According to The Observer: “Nick Clegg has staked his political reputation on a pledge that under the coalition government there will be no return to the savage cuts of the 1980s.” But how savage were those cuts? In fact, were there actually any cuts at all?

The evidence suggests not. In fact, from May 1979 to April 1991, public spending rose from £330bn to £369bn. In real terms, that was an average spending increase of 1% a year. If the coalition government wants to meet its stated aim of eliminating the structural part of the budget deficit over the course of a five-year parliament, they’ll need to do much better than that.

To be fair though, Nick Clegg does not himself talk about ‘the savage cuts of the 1980s’ – those words belong to The Observer. But it does underline the fact that there are many misconceptions about the 1980s, and the extent to which the state was ‘rolled back’. Both the ‘left’ and the ‘right’ tend to exaggerate it.

Clegg’s real argument in the Observer interview is that the coalition government is going to implement cuts in a different way, avoiding confrontations, social divisions, and regional disparities, and generally take the country with them. The idea is to make deficit reduction about more than just ‘cuts’, and to put the focus on reforming the state. That’s a sentiment with which the Adam Smith Institute would heartily concur.

But no one should fool themselves that the necessary reductions in expenditure are going to be easy to implement, or that vested interests are not going to resist them bitterly.

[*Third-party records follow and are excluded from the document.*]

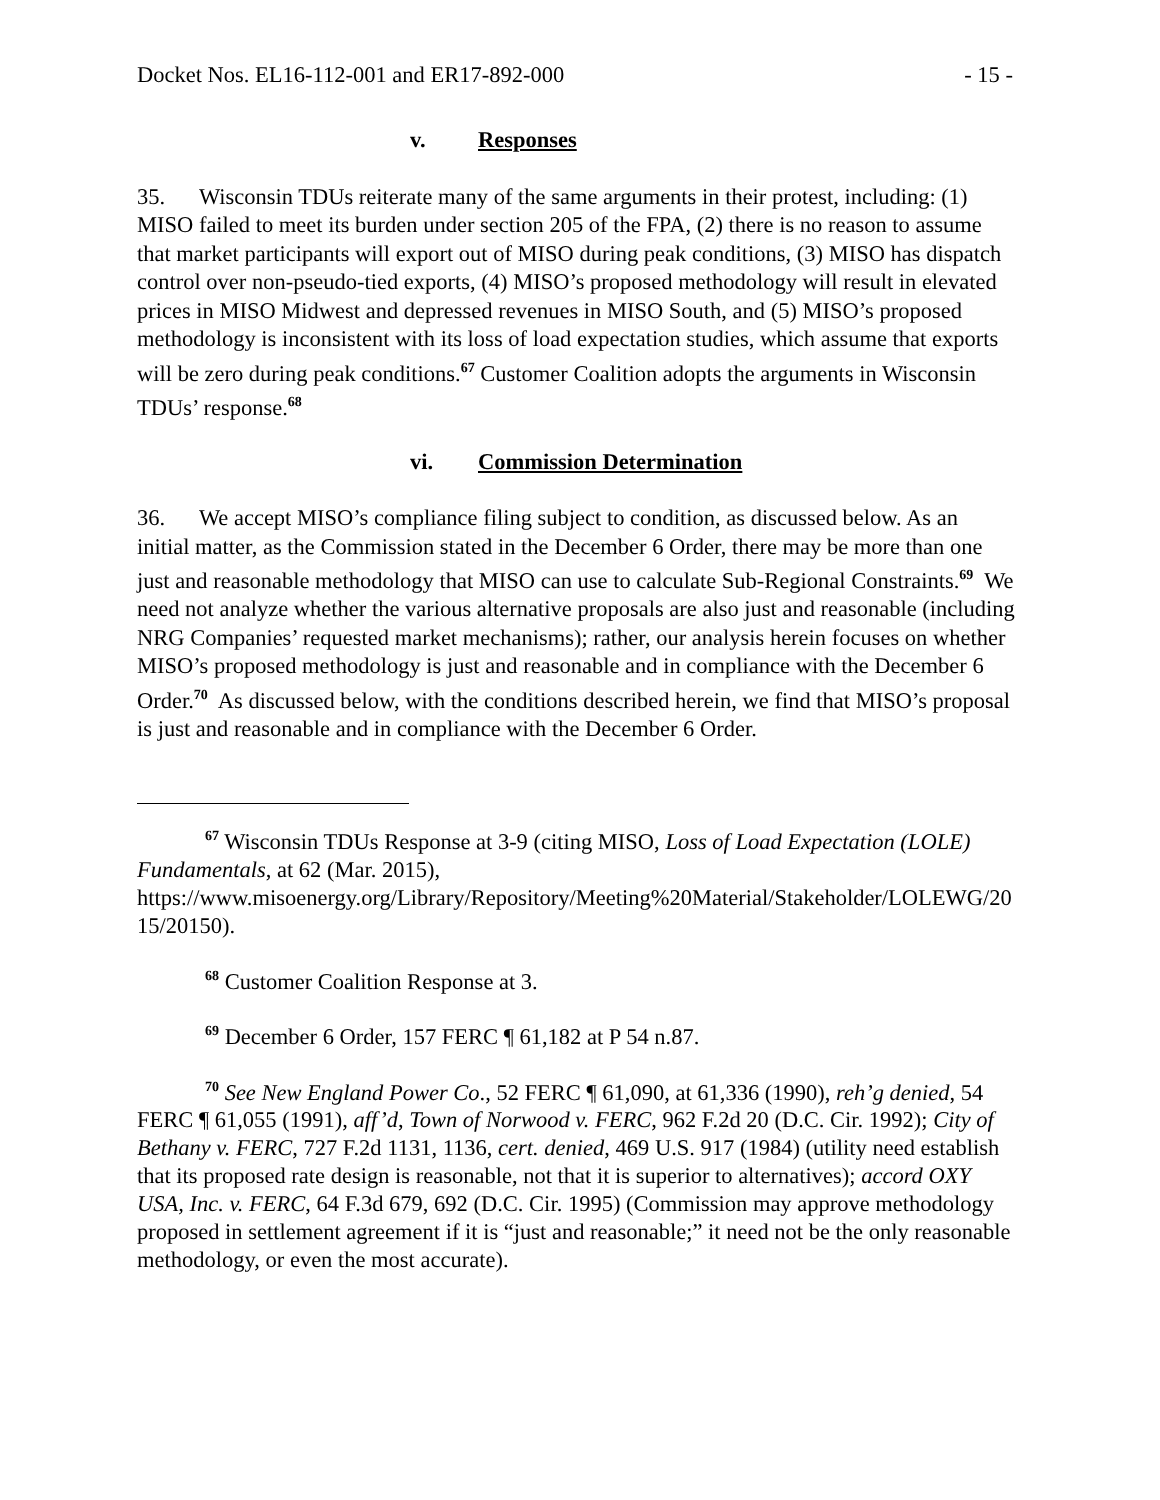Docket Nos. EL16-112-001 and ER17-892-000 - 15 -
v. Responses
35. Wisconsin TDUs reiterate many of the same arguments in their protest, including: (1) MISO failed to meet its burden under section 205 of the FPA, (2) there is no reason to assume that market participants will export out of MISO during peak conditions, (3) MISO has dispatch control over non-pseudo-tied exports, (4) MISO’s proposed methodology will result in elevated prices in MISO Midwest and depressed revenues in MISO South, and (5) MISO’s proposed methodology is inconsistent with its loss of load expectation studies, which assume that exports will be zero during peak conditions.<sup>67</sup> Customer Coalition adopts the arguments in Wisconsin TDUs’ response.<sup>68</sup>
vi. Commission Determination
36. We accept MISO’s compliance filing subject to condition, as discussed below. As an initial matter, as the Commission stated in the December 6 Order, there may be more than one just and reasonable methodology that MISO can use to calculate Sub-Regional Constraints.<sup>69</sup> We need not analyze whether the various alternative proposals are also just and reasonable (including NRG Companies’ requested market mechanisms); rather, our analysis herein focuses on whether MISO’s proposed methodology is just and reasonable and in compliance with the December 6 Order.<sup>70</sup> As discussed below, with the conditions described herein, we find that MISO’s proposal is just and reasonable and in compliance with the December 6 Order.
<sup>67</sup> Wisconsin TDUs Response at 3-9 (citing MISO, Loss of Load Expectation (LOLE) Fundamentals, at 62 (Mar. 2015),
https://www.misoenergy.org/Library/Repository/Meeting%20Material/Stakeholder/LOLEWG/2015/20150).
<sup>68</sup> Customer Coalition Response at 3.
<sup>69</sup> December 6 Order, 157 FERC ¶ 61,182 at P 54 n.87.
<sup>70</sup> See New England Power Co., 52 FERC ¶ 61,090, at 61,336 (1990), reh’g denied, 54 FERC ¶ 61,055 (1991), aff’d, Town of Norwood v. FERC, 962 F.2d 20 (D.C. Cir. 1992); City of Bethany v. FERC, 727 F.2d 1131, 1136, cert. denied, 469 U.S. 917 (1984) (utility need establish that its proposed rate design is reasonable, not that it is superior to alternatives); accord OXY USA, Inc. v. FERC, 64 F.3d 679, 692 (D.C. Cir. 1995) (Commission may approve methodology proposed in settlement agreement if it is “just and reasonable;” it need not be the only reasonable methodology, or even the most accurate).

The nature Gordon Brown’s client state, under which millions of people are dependent on the taxpayers’ largesse for their pay and position, makes that impossible.

In other words, the deputy prime minister may be right to reject a 1980s approach to deficit reduction. But if the government is to succeed, it will still need to emulate Mrs Thatcher’s singularity of purpose and clarity of vision. I suspect both David Cameron and Nick Clegg know that.